⟨

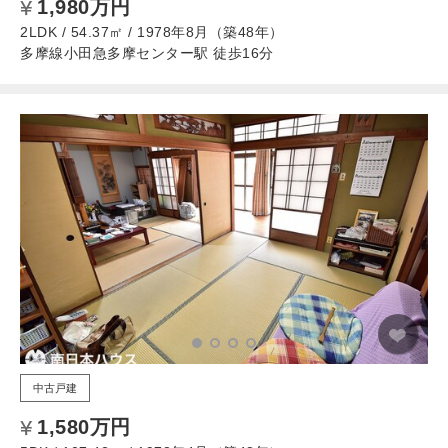
1,980万円
2LDK / 54.37㎡ / 1978年8月（築48年）
多摩線小田急多摩センター駅 徒歩16分
中古戸建
1,580万円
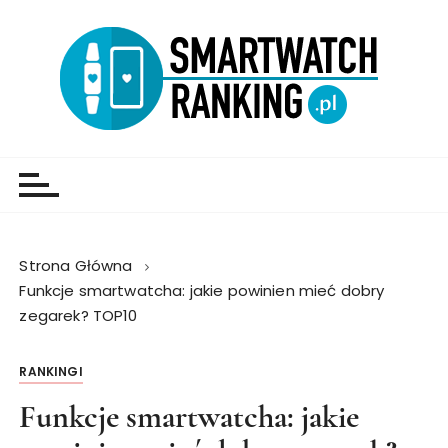
Strona Główna
Funkcje smartwatcha: jakie powinien mieć dobry
zegarek? TOP10
RANKINGI
Funkcje smartwatcha: jakie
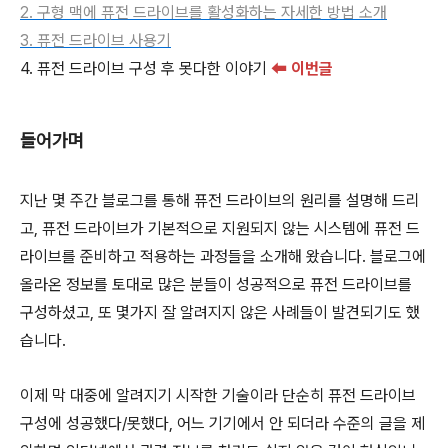
2.
구형 맥에 퓨전 드라이브를 활성화하는 자세한 방법 소개
3. 퓨전 드라이브 사용기
4. 퓨전 드라이브 구성 후 못다한 이야기
⬅ 이번글
들어가며
지난 몇 주간 블로그를 통해 퓨전 드라이브의 원리를 설명해 드리
고, 퓨전 드라이브가 기본적으로 지원되지 않는 시스템에 퓨전 드
라이브를 준비하고 적용하는 과정들을 소개해 왔습니다. 블로그에
올라온 정보를 토대로 많은 분들이 성공적으로 퓨전 드라이브를
구성하셨고, 또 몇가지 잘 알려지지 않은 사례들이 발견되기도 했
습니다.
이제 막 대중에 알려지기 시작한 기술이라 단순히 퓨전 드라이브
구성에 성공했다/못했다, 어느 기기에서 안 되더라 수준의 글을 제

⟩

▸ **WORK ITEM**
If a record above contains a picture, leave the picture out and transcribe everything else exactly.

▸ **REPLY TO THE TASK**
1,980万円
2LDK / 54.37㎡ / 1978年8月（築48年）
多摩線小田急多摩センター駅 徒歩16分
中古戸建
1,580万円
Strona Główna
Funkcje smartwatcha: jakie powinien mieć dobry
zegarek? TOP10
RANKINGI
Funkcje smartwatcha: jakie
2.
구형 맥에 퓨전 드라이브를 활성화하는 자세한 방법 소개
3. 퓨전 드라이브 사용기
4. 퓨전 드라이브 구성 후 못다한 이야기
⬅ 이번글
들어가며
지난 몇 주간 블로그를 통해 퓨전 드라이브의 원리를 설명해 드리
고, 퓨전 드라이브가 기본적으로 지원되지 않는 시스템에 퓨전 드
라이브를 준비하고 적용하는 과정들을 소개해 왔습니다. 블로그에
올라온 정보를 토대로 많은 분들이 성공적으로 퓨전 드라이브를
구성하셨고, 또 몇가지 잘 알려지지 않은 사례들이 발견되기도 했
습니다.
이제 막 대중에 알려지기 시작한 기술이라 단순히 퓨전 드라이브
구성에 성공했다/못했다, 어느 기기에서 안 되더라 수준의 글을 제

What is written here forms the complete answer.